Figure 5: Reddit streaming output
For the particular time this stream was run, Libertarianism and Conservatism were the most discussed topics. For a breakdown by number of mentions per subreddit, please see Appendix 3. The number of mentions do not change very quickly because each subreddit has few submissions per minute. Thus, streaming may not be required for this application. However, it may be useful to run this application every 30 minutes or so and then save the results into a database. Eventually, we could look back at the trend and we would have theoretically accounted for every submission that ever posted to each subreddit. Ultimately, this application can be a useful resource for pinpointing when certain movements gain traction and for how long they dominate the headlines.
Citations
- Google Books Ngrams was accessed on 12/06/2021 from https://registry.opendata.aws/google-ngrams.
-
NYT Archive API
https://developer.nytimes.com/docs/archive-product/1/overview
-
Spark NLP - John Snow Labs
-
PRAW (The Python Reddit API Wrapper)
Appendix
Appendix 1: Example of a (trimmed) doc response from NYT API JSON Response Object
{“abstract”:”Congress could do much more to protect Americans who have served their country from predatory for-profit colleges.”,”web_url”:”https://www.nytimes.com/2019/12/31/opinion/for-profit-college-veterans.html”,”snippet”:”Congress could do much more to protect Americans who have served their country from predatory for-profit colleges.”,”lead_paragraph”:”Congress invited predatory for-profit colleges to defraud military veterans when it wrote a loophole into the rules governing federal education aid. The loophole, added to the Higher Education Act in 1998, encouraged the schools to take the education aid of Americans who had served the country while giving them valueless degrees — or no degrees at all — in return.”,”headline”:{“main”:”Protect Veterans From Fraud”}
Appendix 2: PySpark code to extract Google Books data from AWS Open Registry
s3 = boto3.resource('s3')
aws_bucket = s3.Bucket('datasets.elasticmapreduce')

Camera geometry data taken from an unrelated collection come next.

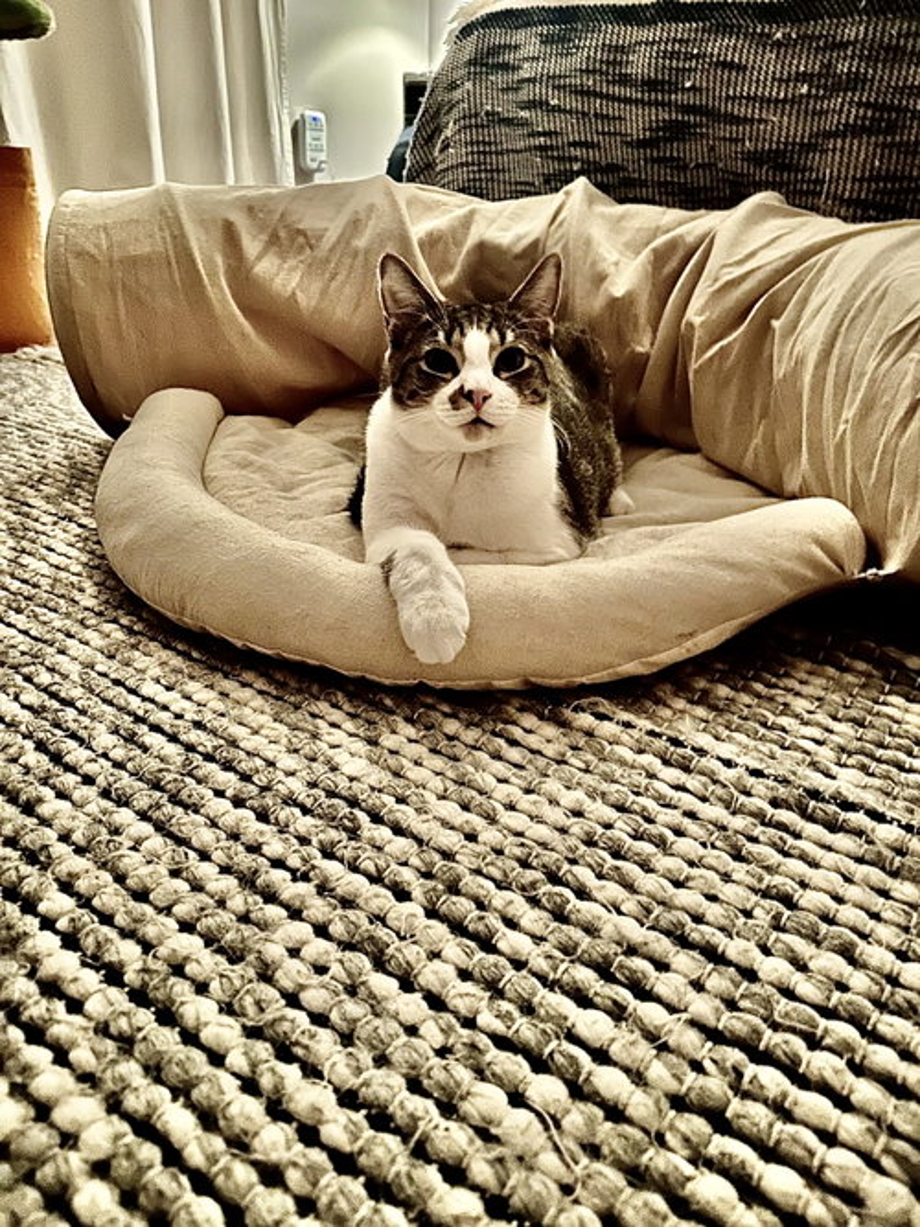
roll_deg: -1.2
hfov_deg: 56.8
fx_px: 851
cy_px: 614
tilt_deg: -24.9
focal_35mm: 24
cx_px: 460
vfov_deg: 71.6
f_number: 1.78
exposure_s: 1/9
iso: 1250
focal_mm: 6.86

for my_bucket_object in aws_bucket.objects.filter(Prefix='ngrams/books/20090715/eng-us-all/1gram/data'):
print(my_bucket_object)
words_obj = my_bucket_object
def mapper(line):
fields= line.split("\t")
return Row(ngram=str(fields[0].lower()),
year=int(fields[1]),
occur=int(fields[2]))
lines = sc.sequenceFile("s3://datasets.elasticmapreduce/ngrams/books/20090715/eng-us-all/1gram/data")

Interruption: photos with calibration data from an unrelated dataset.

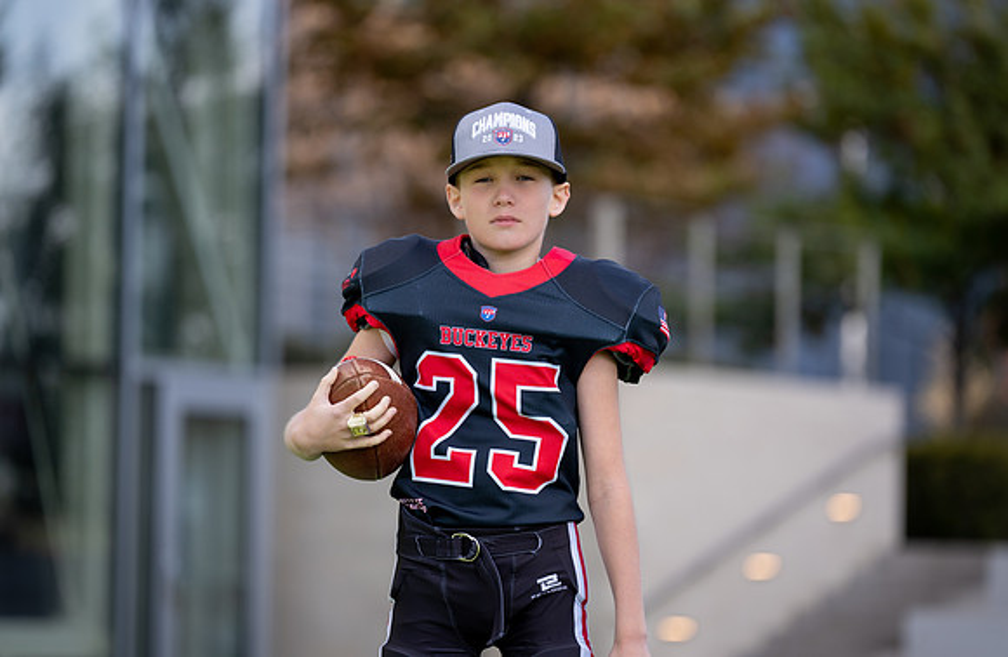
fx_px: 4884
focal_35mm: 176
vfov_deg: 7.7
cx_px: 520
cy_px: 331
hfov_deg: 11.8
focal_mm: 163
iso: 100
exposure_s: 1/500
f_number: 2.8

stringlines=lines.map(lambda x: x[1])
gramsdf = stringlines.map(mapper)
Sample Output: [Row(ngram='#', occur=3635, year=1945), Row(ngram='#', occur=5684, year=1946)]
#Create data frame and table to query
df = spark.createDataFrame(filtered_words).cache()

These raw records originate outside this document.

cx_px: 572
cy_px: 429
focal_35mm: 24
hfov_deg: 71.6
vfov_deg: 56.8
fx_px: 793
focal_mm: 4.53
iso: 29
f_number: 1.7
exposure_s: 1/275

df.createOrReplaceTempView("df")
#Query for top terms in each year
test_words = sqlContext.sql('''SELECT ngram, year, sum(occur) as occur
FROM df
GROUP BY ngram, year
ORDER BY occur DESC''')
Example Output:
+------------+----+------+
| ngram|year| occur|
+------------+----+------+
| communist|1967|150261|
| communist|1968|124917|
| communist|1965|121710|
Appendix 3: Reddit Movement hits broken down by subreddit
Even though Libertarian is the most frequently referenced term, all references came from the r/Libertarian subreddit. Interestingly, the conservatism movement is discussed in many different subreddits.
Appendix 4: How the work was divided amongst group members
Each member of the group was responsible for a different component of data gathering, processing, and analysis. Each task was separate but fed into our overall goal of analyzing political movements. All members wrote up their own results and contributed to the README document. Andres was responsible for the Google Books analysis, Shashank was responsible for the New York Times analysis, and Beau was responsible for the Reddit analysis.